The Aspen patterns are finally here, and here’s hoping they bring all the fall weather with them! Aspen is available in baby, youth, and Women’s sizing, and comes LOADED with options. The Aspen sweater and dress features neckband and turtleneck options, multiple hem options, and so many fun sleeve choices. They’re perfect for all that cozy fabric you’ve been hoarding (it’s fine, we don’t judge – but here’s your chance to sew it all up!).
It looked so fun and trendy on all of our testers, including all of our littles. How sweet is the turtleneck option on baby boy?! We simply can’t get enough!!
Wondering about the intended fit, or want to see some of our favorite Aspen styling tips and tricks? Head over here! Want even MORE options for your Aspen patterns?! Check out our cute and easy hacks below!
Full Bishop Sleeve Hack
The Aspen patterns have a bishop sleeve included in the original pattern, but wider bishop sleeves are popping up everywhere in fall fashion this year. If you want to create a bishop sleeve with a little more flare, everything you need is included in the pattern. I took the wide bell sleeve from the Aspen, and used the bishop cuff to create this more dramatic sleeve. Want to copy this look?
Cut out the body of the pattern with whichever options you choose for length. Next, cut 2 (mirror image) wide bell sleeves and 2 bishop sleeve cuffs.
Using the same method of construction for the standard bishop sleeves in the pattern (see STEP 6), sew 2 gathering stitches at the bottom of the bell sleeve.
One gathering stitch should be sewn 1/4″ away from the bottom of the sleeve and the second should be sewn 5/8″ away from the bottom of the sleeve. Gather the end of the sleeve to match the bishop cuff.
With the sleeve turned wrong side out, slide the cuff inside the sleeve and stitch first with your sewing machine. Make sure your gathers laid nicely and then follow up with a serged seam if able. Turn the sleeve right side out and repeat with the opposite sleeve. All done! -Stacey
Rolled Cuff Hack
To get started, cut your sleeves at the long sleeve hem length and cut 2 cuffs. Make sure you are cutting the sleeves at the hem length, not the cuff length. The cuffs will end up going over the sleeves so you don’t want them to end up too short. If you want to do this same look on the 3/4 sleeves, make sure to extend the 3/4 sleeve cut line on the sleeve 3” first.

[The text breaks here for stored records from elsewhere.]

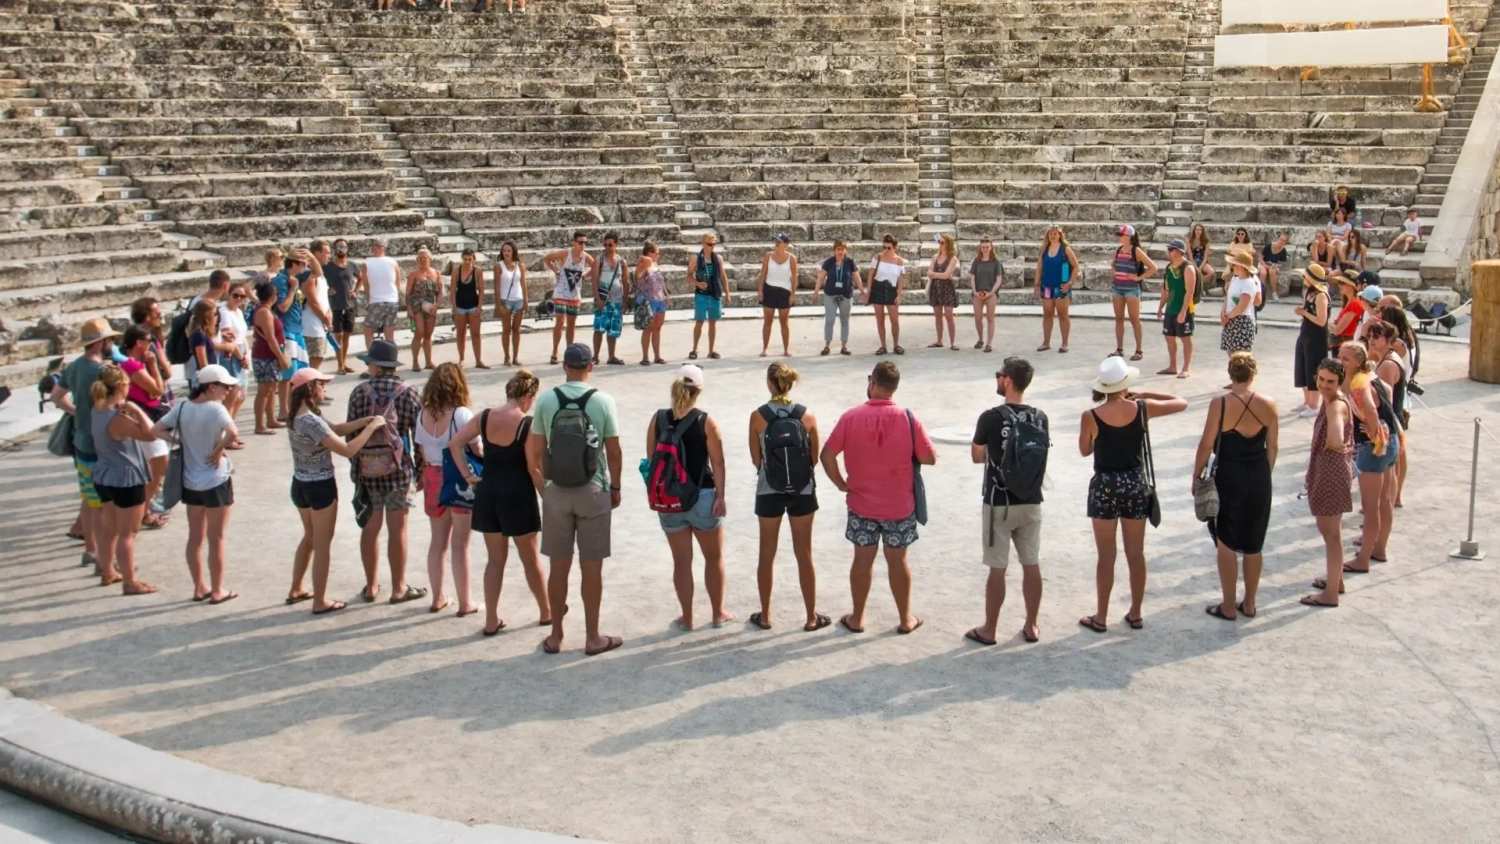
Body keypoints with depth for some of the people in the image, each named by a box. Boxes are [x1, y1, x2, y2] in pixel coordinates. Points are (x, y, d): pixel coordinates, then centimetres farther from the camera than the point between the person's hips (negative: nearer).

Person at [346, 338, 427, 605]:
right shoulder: (408, 394, -5)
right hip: (398, 469, -2)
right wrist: (421, 470, 4)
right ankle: (398, 588, 12)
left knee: (370, 528, 11)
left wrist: (355, 467, 11)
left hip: (366, 470, 2)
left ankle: (371, 586, 21)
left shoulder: (358, 393, -2)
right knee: (397, 529, 5)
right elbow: (419, 434, -5)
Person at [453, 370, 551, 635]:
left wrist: (468, 475, 4)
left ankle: (491, 620, 16)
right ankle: (546, 612, 26)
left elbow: (455, 443, 0)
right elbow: (534, 468, -15)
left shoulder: (484, 418, 1)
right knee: (530, 558, 12)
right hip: (518, 496, -5)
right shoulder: (528, 424, -15)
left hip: (487, 493, 5)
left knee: (495, 558, 15)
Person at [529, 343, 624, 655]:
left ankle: (556, 636, 19)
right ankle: (592, 637, 14)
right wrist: (615, 488, 9)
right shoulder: (603, 401, -8)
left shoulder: (545, 401, -4)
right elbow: (613, 452, -5)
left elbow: (536, 451, 0)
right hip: (593, 491, -2)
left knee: (559, 567, 10)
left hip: (556, 492, 2)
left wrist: (544, 486, 14)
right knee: (592, 568, 6)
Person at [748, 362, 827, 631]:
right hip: (803, 491, 1)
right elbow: (814, 459, 0)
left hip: (768, 491, -1)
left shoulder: (758, 416, -11)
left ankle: (765, 615, 22)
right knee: (804, 554, 11)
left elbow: (756, 460, -4)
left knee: (767, 554, 13)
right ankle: (812, 616, 18)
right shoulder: (807, 417, -8)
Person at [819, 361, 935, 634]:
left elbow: (827, 455, -10)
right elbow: (930, 458, -8)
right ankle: (906, 618, 23)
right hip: (900, 506, 0)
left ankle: (857, 618, 22)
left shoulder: (851, 417, -11)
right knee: (898, 560, 12)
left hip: (861, 504, 0)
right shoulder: (908, 419, -12)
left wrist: (841, 484, 2)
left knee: (863, 559, 11)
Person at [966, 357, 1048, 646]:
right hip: (1031, 502, 4)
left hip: (999, 503, -4)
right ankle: (1031, 627, 22)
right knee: (1032, 565, 13)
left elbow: (976, 457, -2)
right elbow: (1041, 456, 10)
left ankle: (989, 630, 14)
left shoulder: (992, 417, -15)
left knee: (997, 569, 3)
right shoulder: (1040, 418, -1)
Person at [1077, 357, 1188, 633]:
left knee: (1106, 555, 8)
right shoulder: (1142, 409, -8)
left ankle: (1101, 618, 15)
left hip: (1105, 486, -2)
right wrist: (1146, 395, 10)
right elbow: (1182, 403, 7)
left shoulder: (1091, 417, -13)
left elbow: (1084, 450, 4)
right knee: (1136, 554, 13)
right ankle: (1135, 614, 24)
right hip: (1136, 484, 2)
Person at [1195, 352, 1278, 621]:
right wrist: (1264, 475, 18)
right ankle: (1249, 604, 25)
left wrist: (1197, 476, 2)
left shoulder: (1220, 405, -16)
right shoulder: (1268, 405, -4)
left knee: (1227, 544, 8)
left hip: (1228, 477, -4)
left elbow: (1206, 445, -11)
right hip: (1259, 477, 4)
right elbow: (1272, 446, 4)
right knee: (1253, 545, 15)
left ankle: (1229, 606, 14)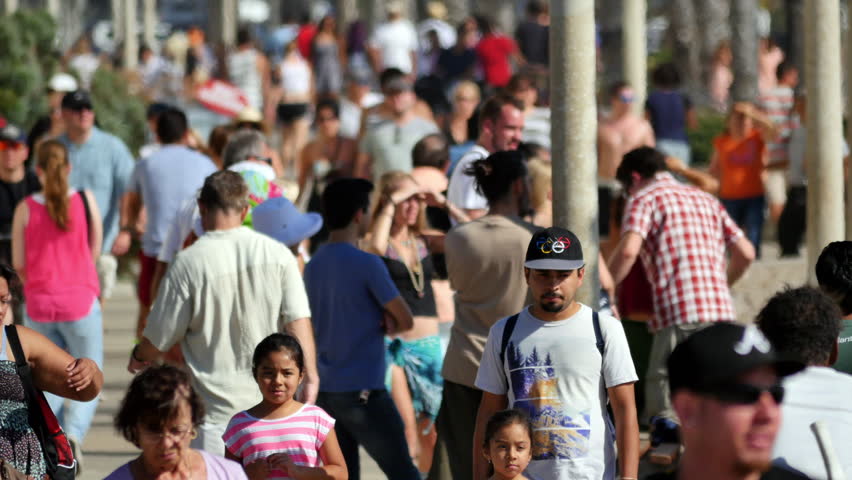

Sew up your Aspen, stopping at attaching your cuff.
Rather than attaching your cuff to the right side of the fabric, slide the cuff inside the sleeve to the wrong side of the fabric. Clip it in place. Serge or sew with 1/2” seam allowance.
Then pull the cuff out and flip it over onto the right side of the sleeve. Press well.
I find it best to add 2 tacks to hold the cuff up with my sewing machine. I add one in the seam of the cuff and the sleeve and another half way around the cuff. To add a tack, use a short straight stitch on your sewing machine and go forward 2-4 stitches then backstitch.
Now you have your very own Aspen with rolled up cuffs! -Katie
Split Waistband Hack
I love a split hem detail! I think is helps your shirt hang a little better if you like to wear the blogger half tuck 🙂 It’s a SUPER simple tweak. Here’s how I did it! Instead of cutting your waistband pieces on the fold, cut 2 of them.
Then fold them in half the long way, right sides together, and stitch up the short ends with a 1/4″ seam allowance. Turn them right side out, pushing the corners out, and press.
I like to baste them together in a circle now, with a zig-zag stitch just to hold them in place.
Now you can treat your hem band like normal, and follow the tutorial for attaching it. Press the waistband seam allowance up, and remove the zig zag basting stitches, and you’re done! – Liesel
Take your front & back pattern pieces and decide how much length you want to take off. In this example, I marked lines 3″ about the banded top cutline for both the front and back pieces. Cut out front and back pieces at your new crop cutline. (Pro Tip: You can just mark the crop line on your pattern piece and then fold your pattern piece up at the mark so the rest of the pattern is intact for the next time you want to sew Aspen!)
Follow pattern instructions for assembly.
You can hem the 1/2″ that is listed in the pattern or do a wider hem allowance for the crop. I chose to hem it 1″ for this look.
Now you’ve got a cute crop Aspen sweater!